By Brandon Penny | Jan. 23, 2016, 2:09 a.m. (ET)
Max Aaron reacts to his score after competing in the men's short program at the 2016 Prudential U.S. Figure Skating Championships on Jan. 22, 2016 at Xcel Energy Center in St. Paul, Minn.


ST. PAUL, Minn. -- Max Aaron thought he was done with skating last year. After placing fifth at the U.S. championships, he nearly quit the sport, saying he was tired of finishing off the podium and failing to compete as well as he trains.

One year later, Aaron finished first in the men’s short program at the 2016 Prudential U.S. Figure Skating Championships Friday night in St. Paul, Minnesota. Skating to “Nessun Dorma” by Pavarotti, Aaron scored 91.83, which was the fourth-best score ever awarded to a men’s short program at the U.S. championships.

“Tonight was a good fight,” Aaron said. “Nothing really went smooth. But I’ve been working my process and every time I step on the ice I’m going to give it 100 percent and do whatever I can to get the program as clean as possible while performing as big as I can.”

After missing the world championships team last year, Aaron took a step back, evaluated what he wanted to change about himself, and began to work with a United States Olympic Committee sport psychologist and coach Tom Zakrasjek on a new mental approach.

“Ever since I decided to continue in the sport, I will do whatever it takes to be the best figure skater I can be,” Aaron, 23, said. “I had my struggles, but I’m doing whatever it takes to be an artist, to be the best technical jumper I can be, and nothing’s easy about that, but I’m doing whatever I can to be the best.”

Aaron’s return to the form the country last saw of him three years ago – when he was the surprise winner at the 2013 U.S. championships – began at Skate America in October, when Aaron became the first U.S. man to win the event since Evan Lysacek in 2009.

“I felt like I got lost along the way after feeling the pressure of being under the lights and representing my country at a world level,” Aaron said at the time. “I feel like now I’m getting back to myself and wrapping my head around that. I’m learning how to up my mental game, up my components. I want to become a different skater. I want to be one that’s reliable and one who can win some medals for the U.S.”

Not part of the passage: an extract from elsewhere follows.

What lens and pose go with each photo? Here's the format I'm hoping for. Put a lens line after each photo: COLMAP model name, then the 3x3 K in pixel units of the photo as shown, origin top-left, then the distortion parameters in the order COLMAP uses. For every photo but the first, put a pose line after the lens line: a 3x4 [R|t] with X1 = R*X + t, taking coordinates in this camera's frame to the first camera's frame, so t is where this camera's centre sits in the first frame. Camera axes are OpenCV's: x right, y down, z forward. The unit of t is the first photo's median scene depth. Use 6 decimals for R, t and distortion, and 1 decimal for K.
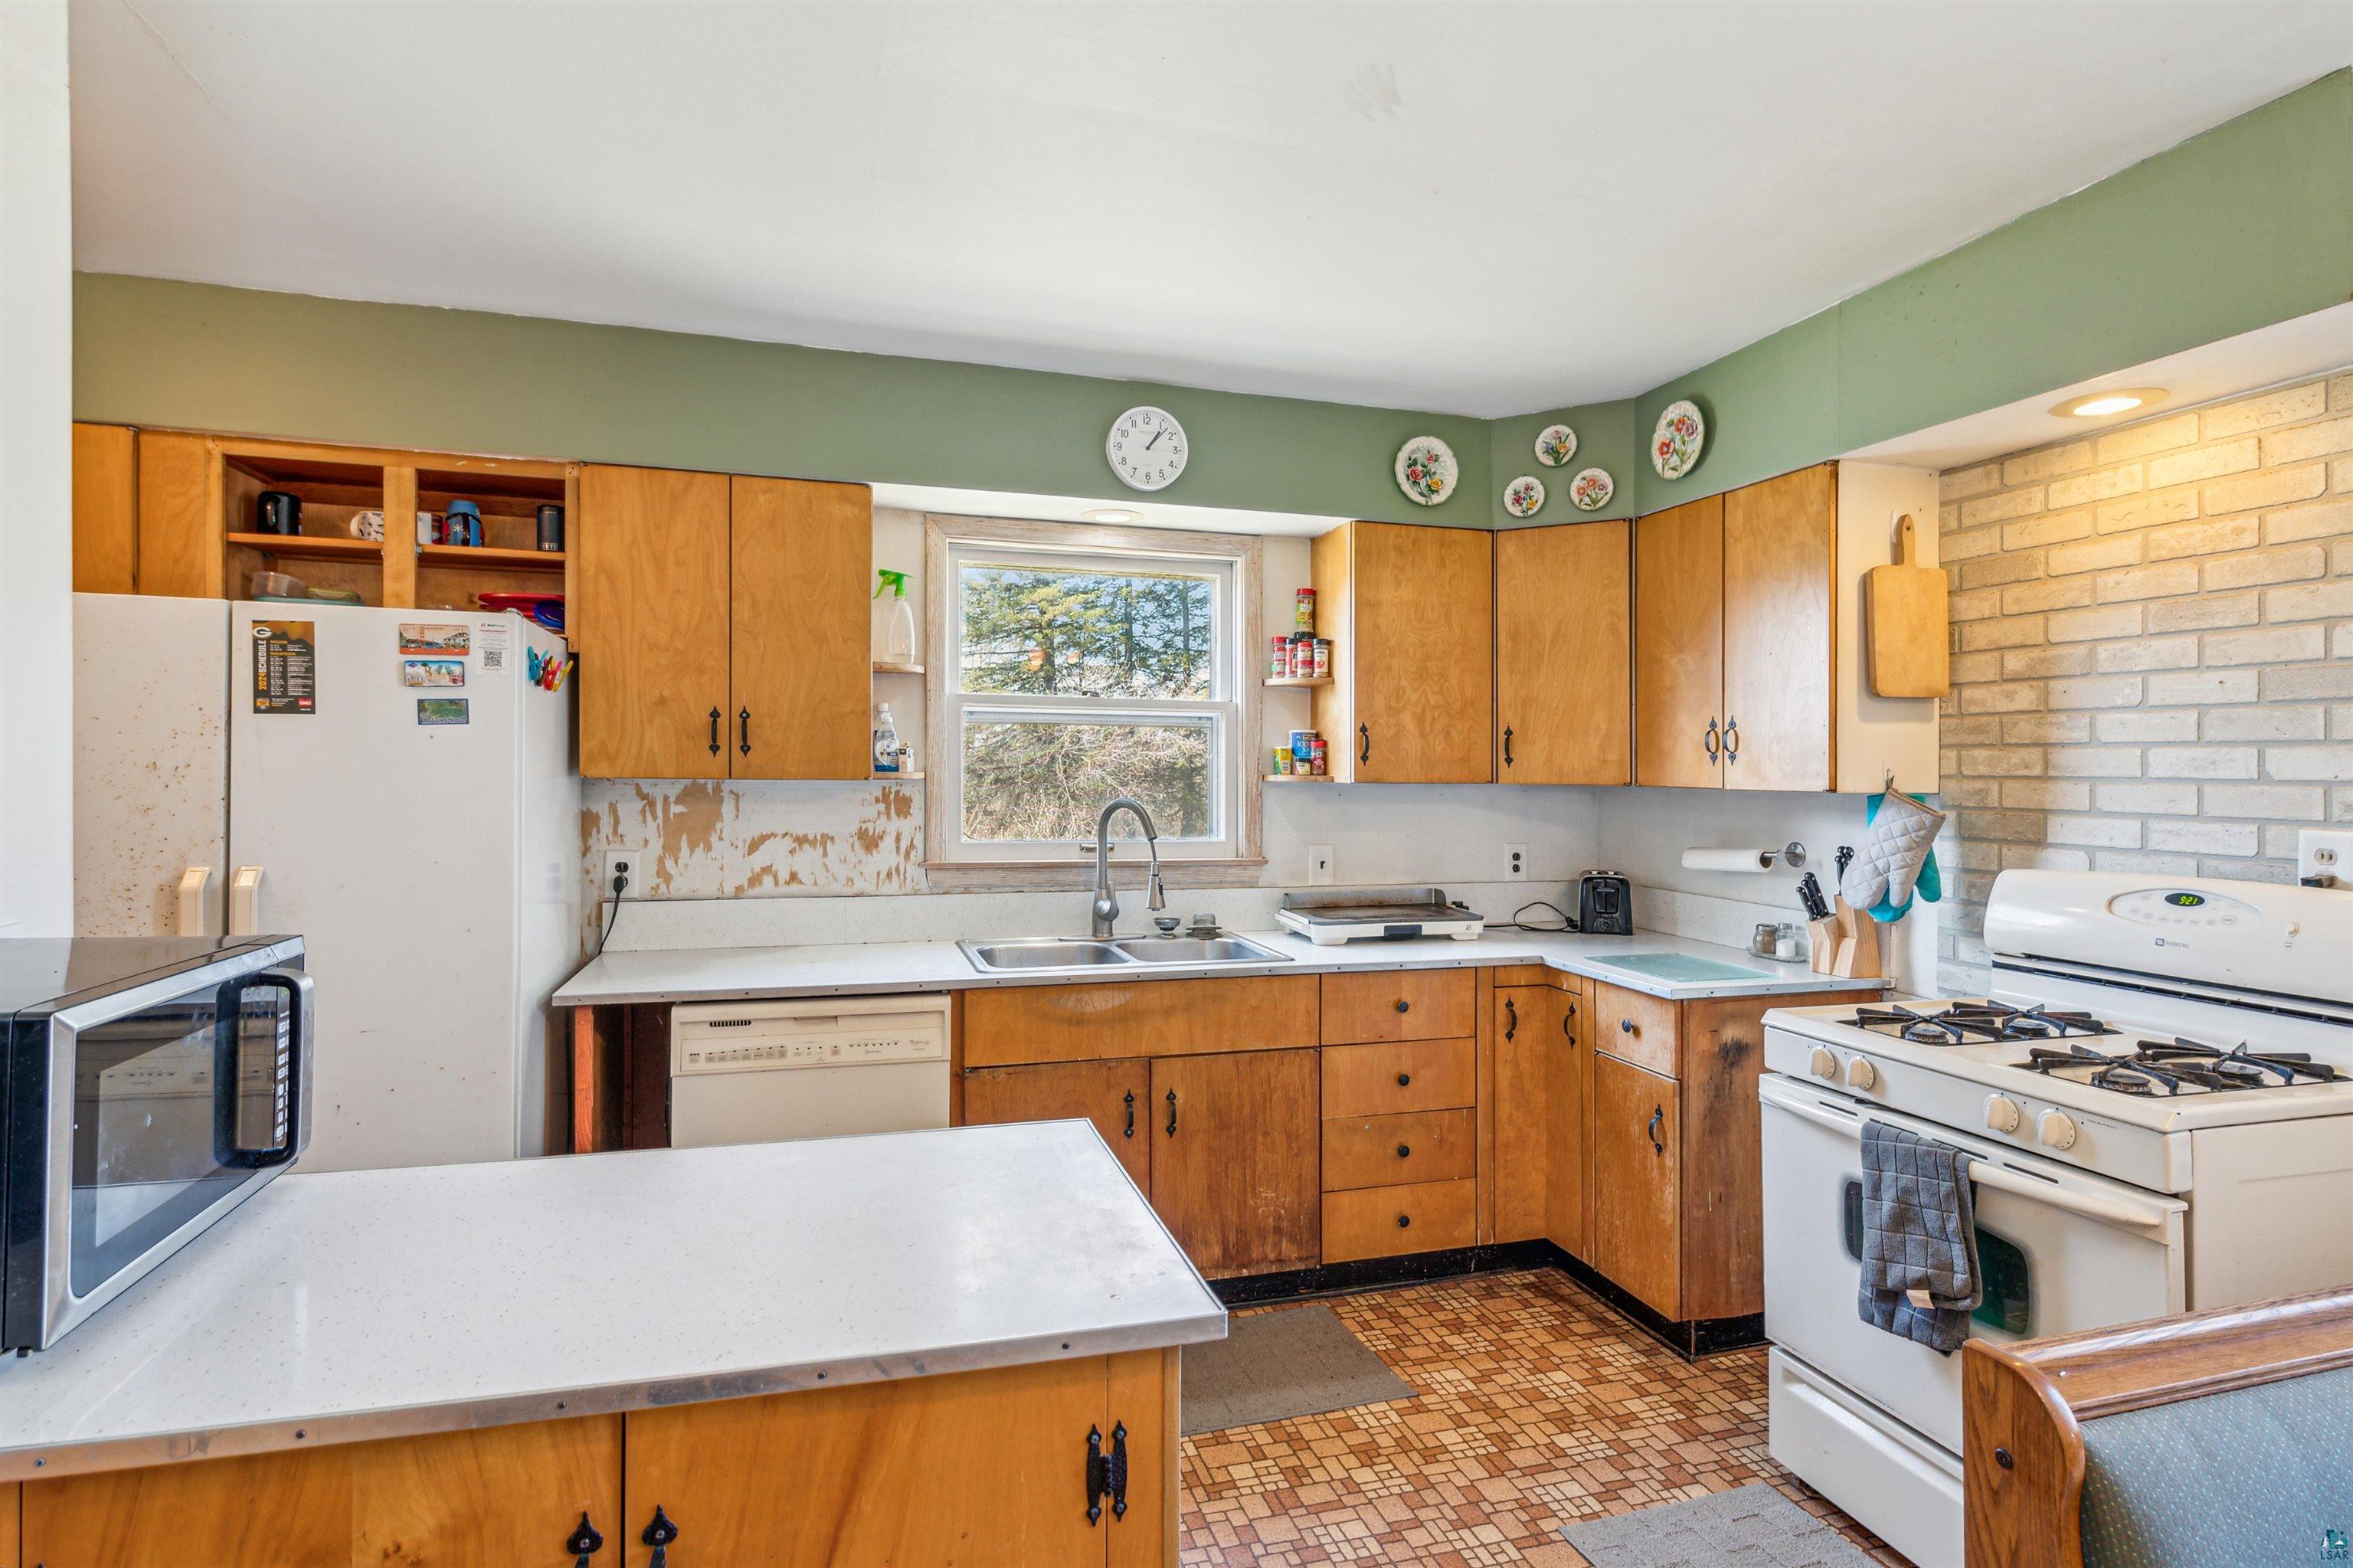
lens RADIAL K [[1197.2, 0, 1179.4], [0, 1197.2, 771.5], [0, 0, 1]] dist [0.007244, 0.000150]
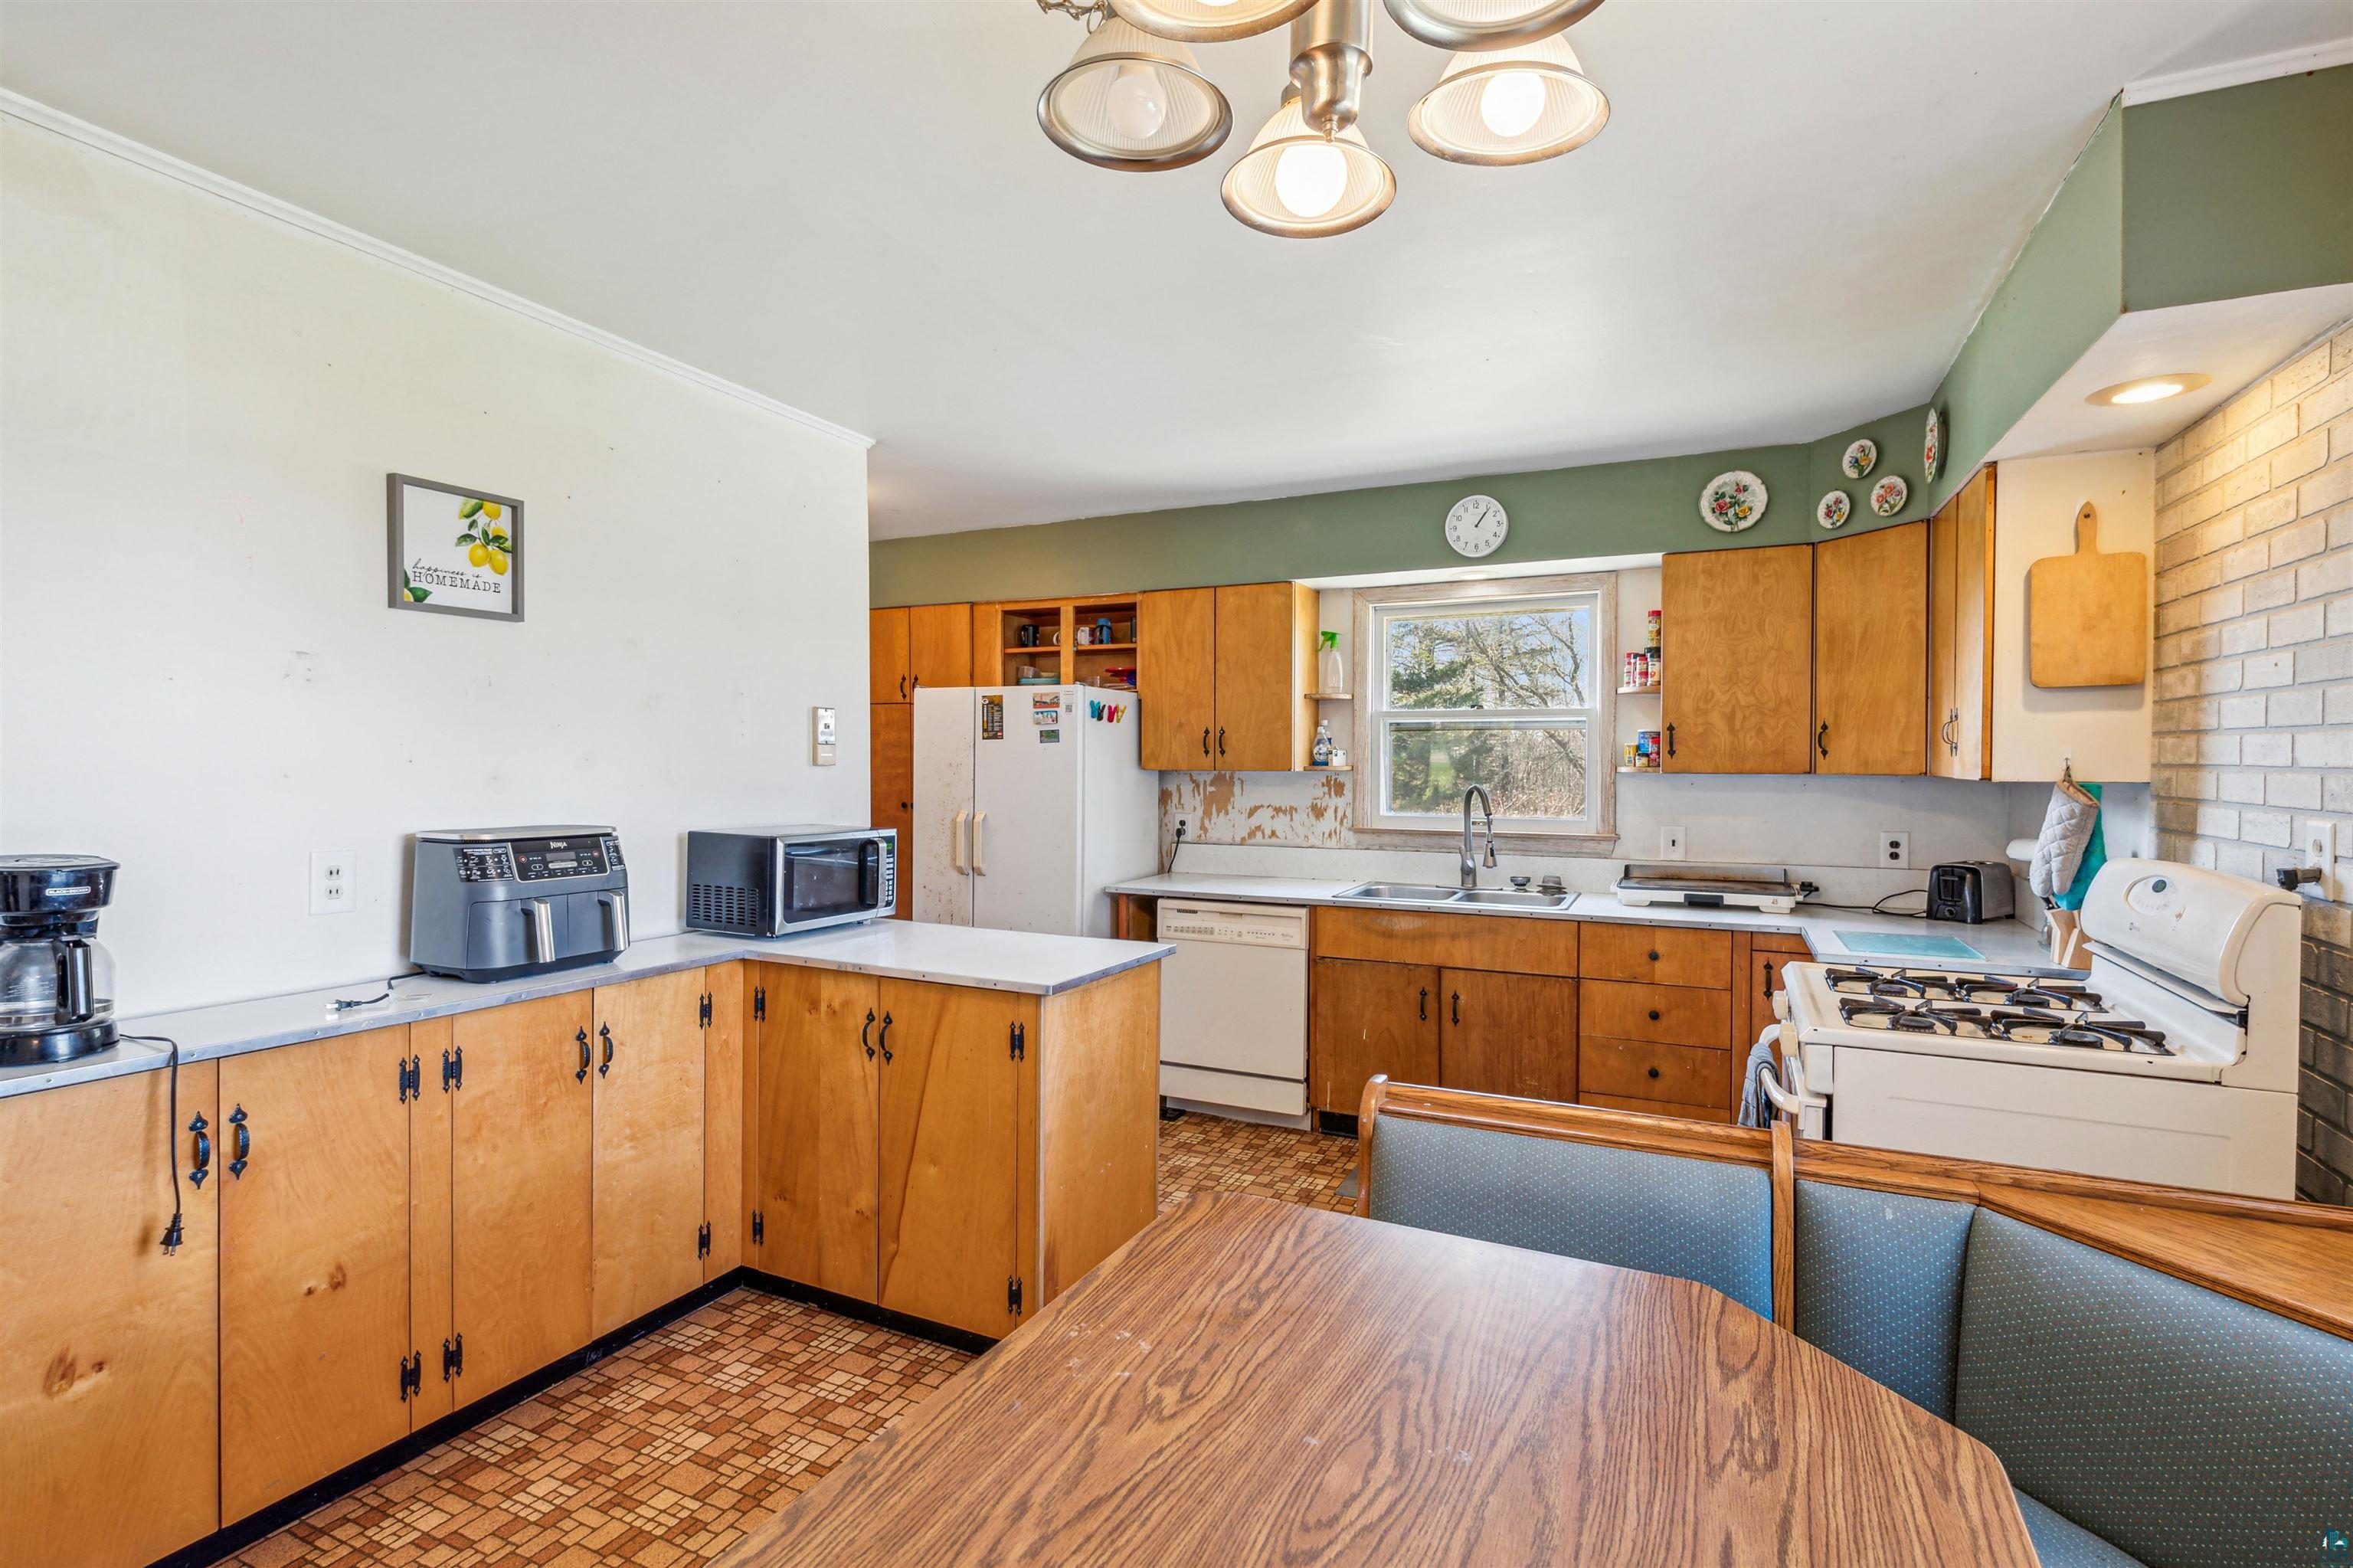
lens RADIAL K [[1105.3, 0, 1172.1], [0, 1105.3, 778.6], [0, 0, 1]] dist [0.006302, 0.000321]
pose [[0.743505, 0.002977, -0.668724, 0.562483], [0.004093, 0.999951, 0.009002, 0.003181], [0.668718, -0.009430, 0.743456, -0.165402]]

Aaron was followed by Ross Miner, who earned 90.90 points, and reigning silver medalist Adam Rippon, who totaled 88.01.

Miner, 24, is seeking his first U.S. medal in three years, after finishing seventh in 2015 and sixth in 2015.

Rippon, meanwhile, is eager to improve upon his silver medal from last year.

“I felt a little off on the (triple) Lutz and I told myself that I will stop the program, go to the top of the Xcel Center and ‘Titanic’ myself off the building if I don’t rotate this next toe,” Rippon said after his short program. “So, I didn’t do that, and after that I just let the training take over. I got a little ahead of myself but I put myself right where I want to be heading into the free program, within three or four points of the lead. I know I can nail a great free program. I did it last year. It’s what I’ve been training at home, and I’m ready to do that.”

Just out of the top three was 16-year-old Nathan Chen, who made history as the first man to land two quadruple jumps in a short program at the U.S. championships. Chen scored 86.33 points.

“I skate with Nathan every day and he tries four quads in a program, he tries three, he does two in a short,” said Rippon. “I’m 26 and he’s 16. I use that to my advantage where I’m going to let him do that, but at this point in my career, I know that I can spin better, I know that I can skate faster. I think we push each other. I think Nathan is an incredible skater; I think he is the future. Right now, I think we want to be the present.”

As those four men battle in St. Paul for the three available spots at the 2016 World Figure Skating Championships, reigning U.S. champ Jason Brown, who is out as he heals from a back strain, filed a petition for a spot on the world team, according to U.S. Figure Skating.

“I think Jason will be well enough, and I think he will be well trained by then,” said Brown’s coach Kori Ade, according to icenetwork.com. “We have two months. He will be back on the ice next week, so if all goes well and he continues to progress without pain, I don't see why he can't be ready for worlds.”

The world team will be determined Sunday evening, following the men’s free skate.